Tesla already has moved much of their production to China, and it is at one of the company’s Chinese plants that their transition away from Cobalt is taking place. This week Reuters reported that “Tesla is in advanced stages of talks to use batteries from CATL that contain no cobalt - one of the most expensive metals in electric vehicle batteries - in cars made at its China plant.” Instead, the plant would adopt lithium iron phosphate (LFP) batteries which will be “cheaper than its existing batteries by a ‘double-digit percent.’”
Tesla hopes that doing so will help reverse the trend of slumping EV sales in China and abroad. As Norwegian news site CCN reports, “Elon Musk envisioned the Model 3 as a mass market car but it currently competes with luxury vehicles.” The article continues: “Even at the luxury car price, the Model 3 now outsells the more expensive Model S and the Model X by a wide margin, demonstrating the market’s hunger for more affordable EVs. Last year the Model 3 accounted for slightly over 80% of Tesla’s sales.”

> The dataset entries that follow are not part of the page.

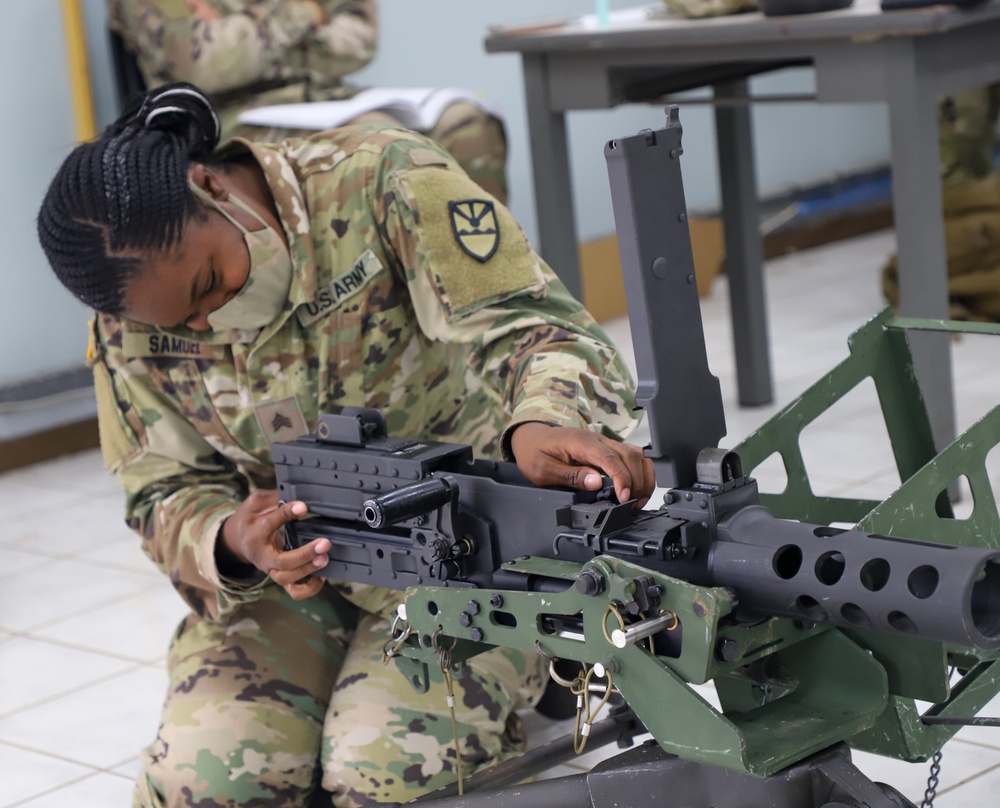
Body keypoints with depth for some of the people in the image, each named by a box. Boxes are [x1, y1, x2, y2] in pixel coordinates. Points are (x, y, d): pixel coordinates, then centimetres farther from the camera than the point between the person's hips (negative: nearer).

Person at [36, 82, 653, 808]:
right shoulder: (132, 330, -5)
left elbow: (521, 319, -23)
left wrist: (541, 423, -47)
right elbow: (166, 493, 0)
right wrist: (233, 545, -25)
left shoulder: (382, 182, -17)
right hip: (290, 583, 4)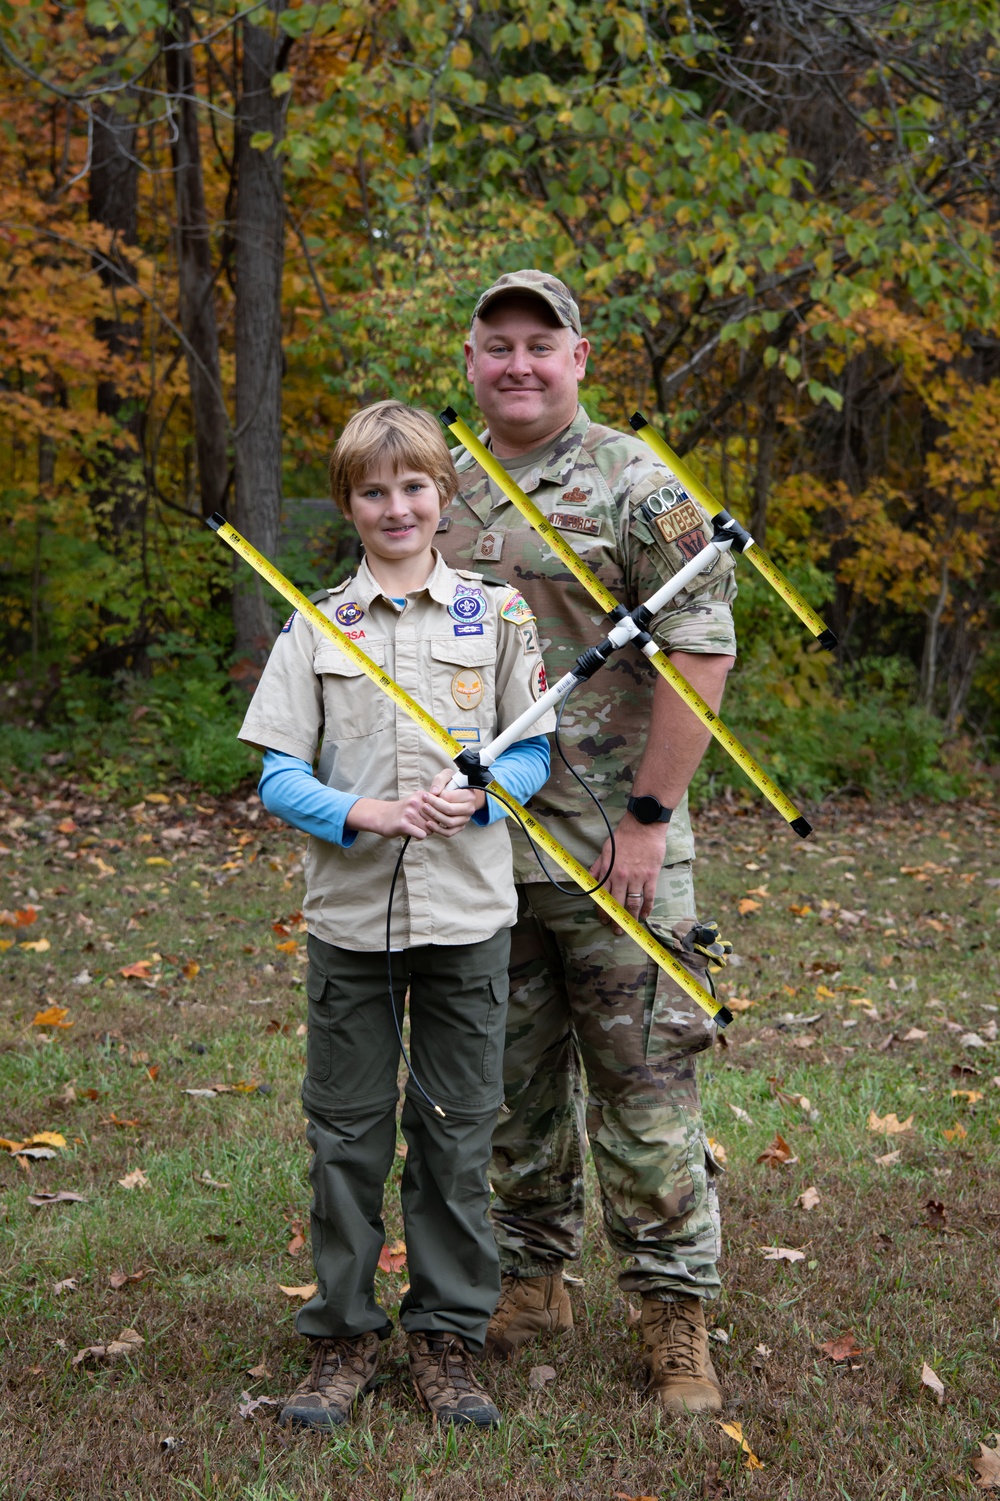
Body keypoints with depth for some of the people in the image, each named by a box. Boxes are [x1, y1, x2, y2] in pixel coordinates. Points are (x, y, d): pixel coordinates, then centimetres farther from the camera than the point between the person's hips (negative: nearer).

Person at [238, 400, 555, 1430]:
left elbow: (534, 752, 5)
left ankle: (447, 1337, 19)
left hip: (468, 916, 0)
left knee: (456, 1135, 6)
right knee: (347, 1135, 6)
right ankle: (344, 1338, 19)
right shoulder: (317, 627, 4)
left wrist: (479, 795, -15)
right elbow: (278, 776, 0)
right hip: (350, 913, 0)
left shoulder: (496, 614, 4)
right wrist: (360, 813, -18)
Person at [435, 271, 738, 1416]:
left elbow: (701, 649, -11)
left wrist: (649, 817, -14)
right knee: (513, 1075, 14)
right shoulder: (446, 493, 11)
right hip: (480, 839, 5)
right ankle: (530, 1277, 28)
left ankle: (675, 1309, 10)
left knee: (643, 1079, -1)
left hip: (609, 844, -5)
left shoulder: (636, 486, -7)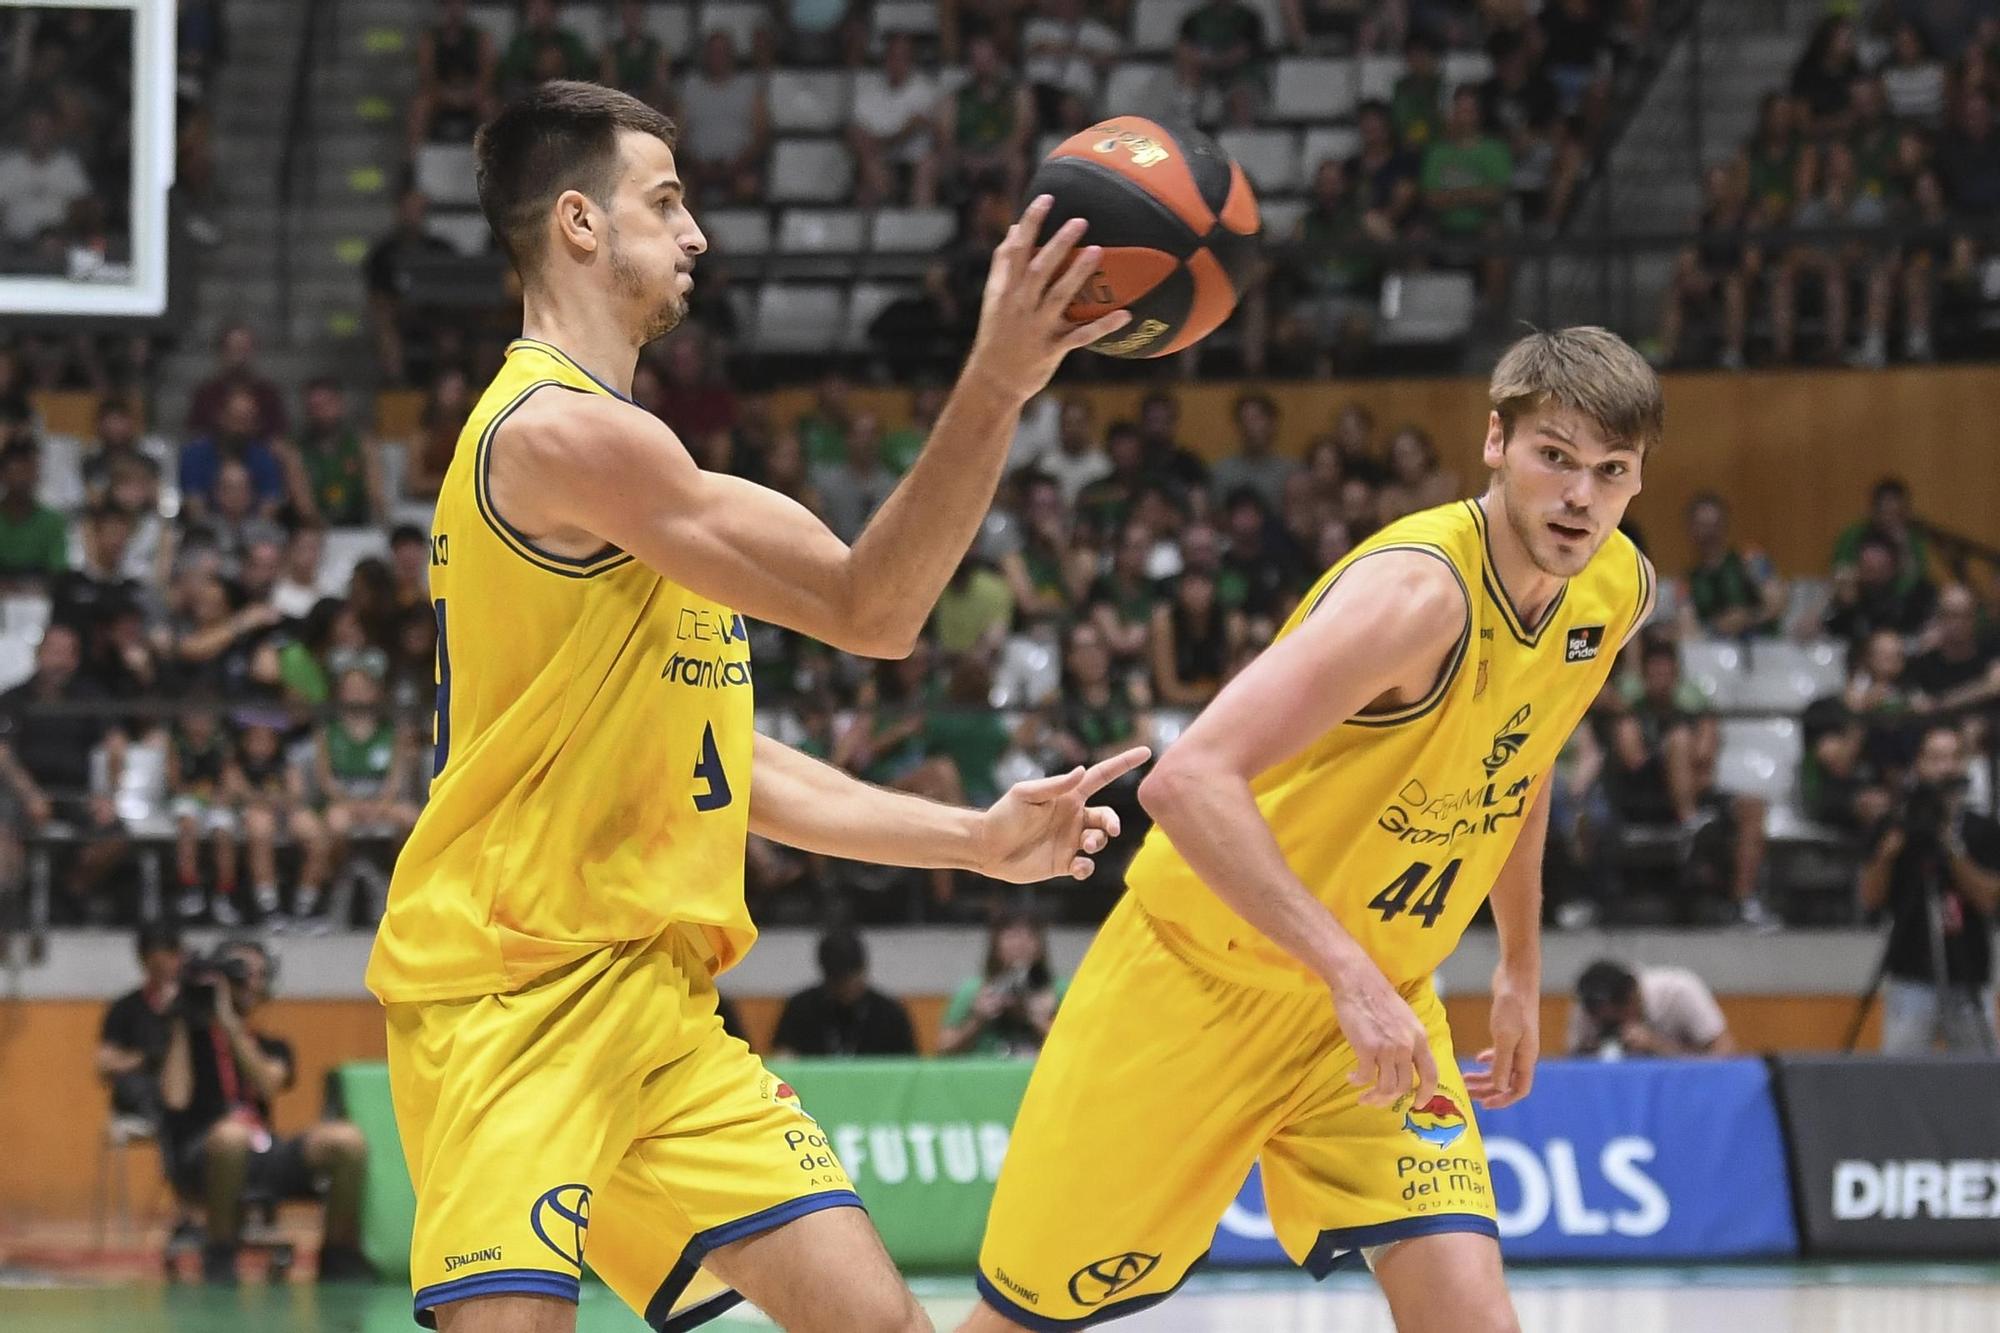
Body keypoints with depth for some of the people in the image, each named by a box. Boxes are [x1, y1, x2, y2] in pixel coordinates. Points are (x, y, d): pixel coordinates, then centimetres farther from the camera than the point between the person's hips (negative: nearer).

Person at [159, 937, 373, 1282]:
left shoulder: (273, 1049, 24)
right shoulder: (191, 1039, 13)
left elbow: (268, 1084, 0)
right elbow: (176, 1099, -6)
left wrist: (230, 1023, -5)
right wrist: (182, 1024, 1)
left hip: (265, 1157, 4)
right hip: (202, 1160, -4)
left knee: (347, 1140, -21)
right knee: (232, 1134, -41)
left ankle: (340, 1258, -8)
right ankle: (220, 1256, -23)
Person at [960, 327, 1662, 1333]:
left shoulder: (1617, 591, -4)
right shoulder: (1419, 589, -29)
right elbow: (1190, 781, -38)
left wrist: (1521, 967, 21)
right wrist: (1349, 975, -42)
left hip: (1378, 999, 6)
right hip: (1203, 976, -6)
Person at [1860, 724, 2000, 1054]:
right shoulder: (1895, 826, 6)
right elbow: (1870, 900, 3)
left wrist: (1953, 849, -14)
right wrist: (1889, 850, -12)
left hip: (1969, 976, 1)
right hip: (1911, 976, -1)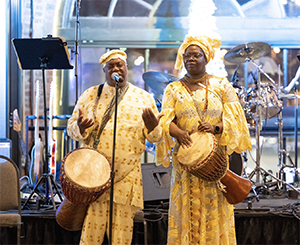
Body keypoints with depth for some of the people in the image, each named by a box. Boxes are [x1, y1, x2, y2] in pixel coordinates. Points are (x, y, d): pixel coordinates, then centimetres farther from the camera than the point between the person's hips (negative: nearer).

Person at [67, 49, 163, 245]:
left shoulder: (143, 98, 8)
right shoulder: (90, 95, 9)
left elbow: (156, 137, 7)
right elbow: (71, 128, 9)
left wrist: (152, 126, -15)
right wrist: (80, 126, -14)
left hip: (127, 177, 0)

The elimination of cobalt, however, is only one part of an industry-wide problem concerning rare earth minerals. Lithium could also be a problem for the EV sector going forward. “The Renewable Revolution Has A Lithium Problem,” Oilprice proclaimed a year ago. First of all, this is just another opportunity for China to dominate the market, as their incredibly resource-rich environment puts them in control of many rare earth minerals markets. “If all the conventionally-fueled cars in the world were replaced with electric cars overnight, the global supply of lithium would be completely depleted in just approximately fifty years,” Oilprice reported. “Yes, this is purely hypothetical; about three million electric cars are currently in use globally--just a drop in the automotive ocean. That being said, that number is projected to skyrocket over the next decade, reaching a global fleet of approximately 125 million by 2030.”
While this increasing transition to electric vehicles could spell trouble for lithium reserves in the future, it’s overall a promising development towards decarbonization on the eve of potentially catastrophic climate change. And it’s not bad news for Tesla either.